** ENTRIES PROVIDED follows **

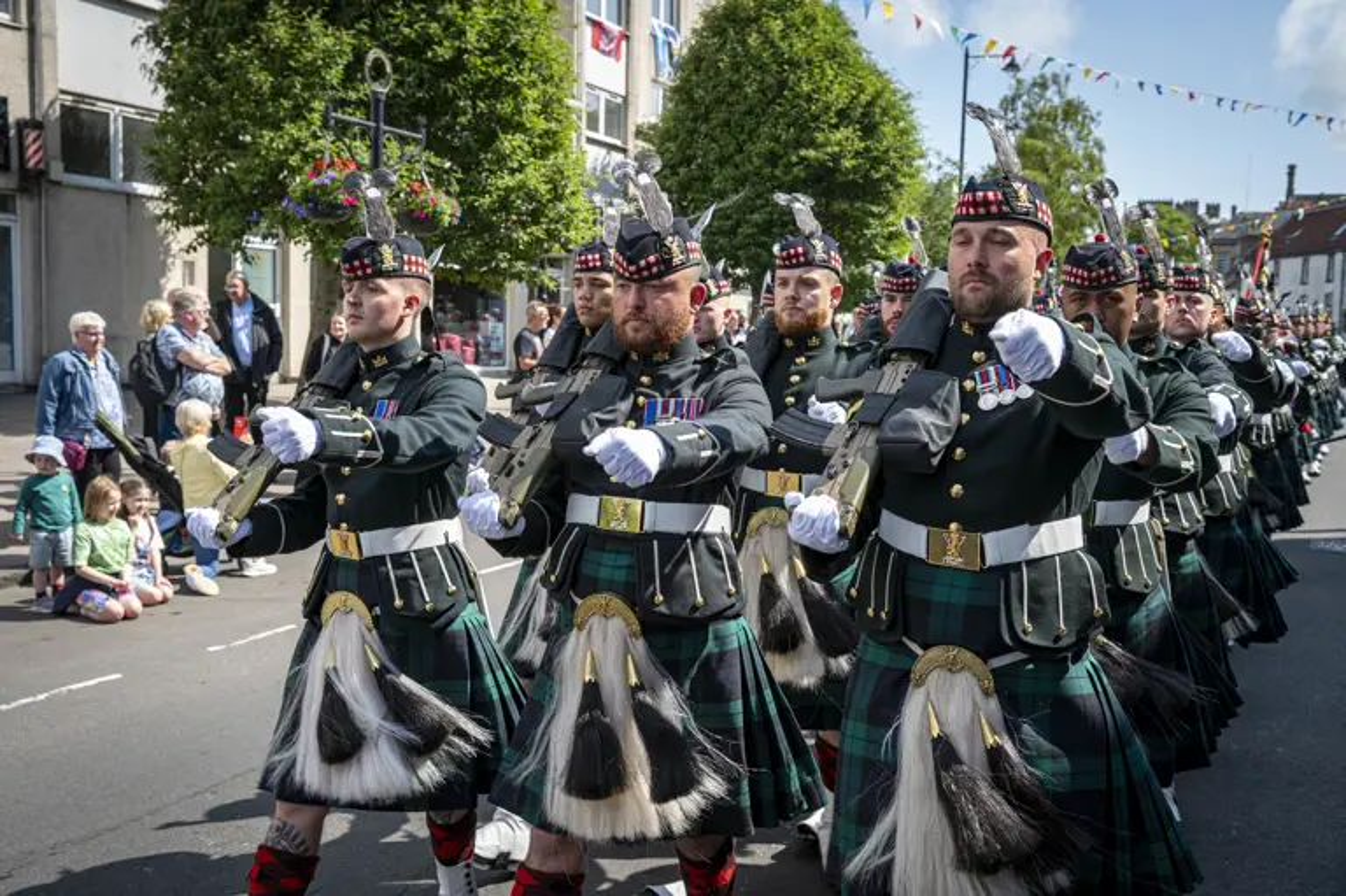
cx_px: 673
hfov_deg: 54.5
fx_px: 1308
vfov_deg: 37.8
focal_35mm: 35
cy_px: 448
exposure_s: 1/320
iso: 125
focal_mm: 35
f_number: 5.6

** End of ENTRIES PROVIDED **
** ENTRIES PROVIDED follows **

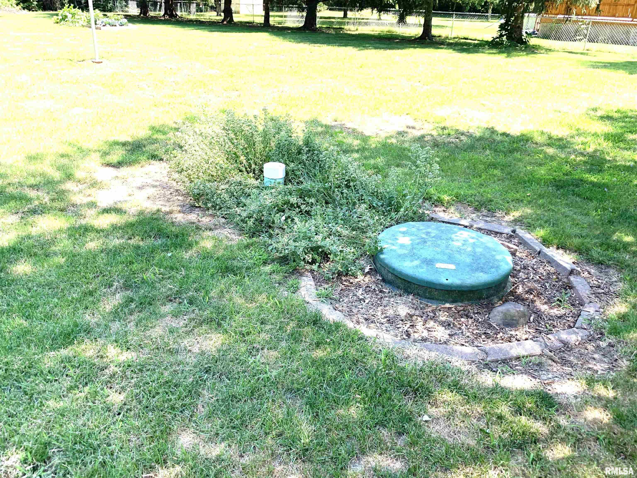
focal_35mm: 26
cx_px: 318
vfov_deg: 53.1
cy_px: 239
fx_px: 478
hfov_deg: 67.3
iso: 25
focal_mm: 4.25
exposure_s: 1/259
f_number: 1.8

** End of ENTRIES PROVIDED **

DIRECTIONS
The response should hold exactly the lines starting at the line with "hfov_deg: 54.5" and ending at the line with "f_number: 5.6", and no other line of the material above.

SOLUTION
hfov_deg: 54.5
fx_px: 1308
vfov_deg: 37.8
focal_35mm: 35
cy_px: 448
exposure_s: 1/320
iso: 125
focal_mm: 35
f_number: 5.6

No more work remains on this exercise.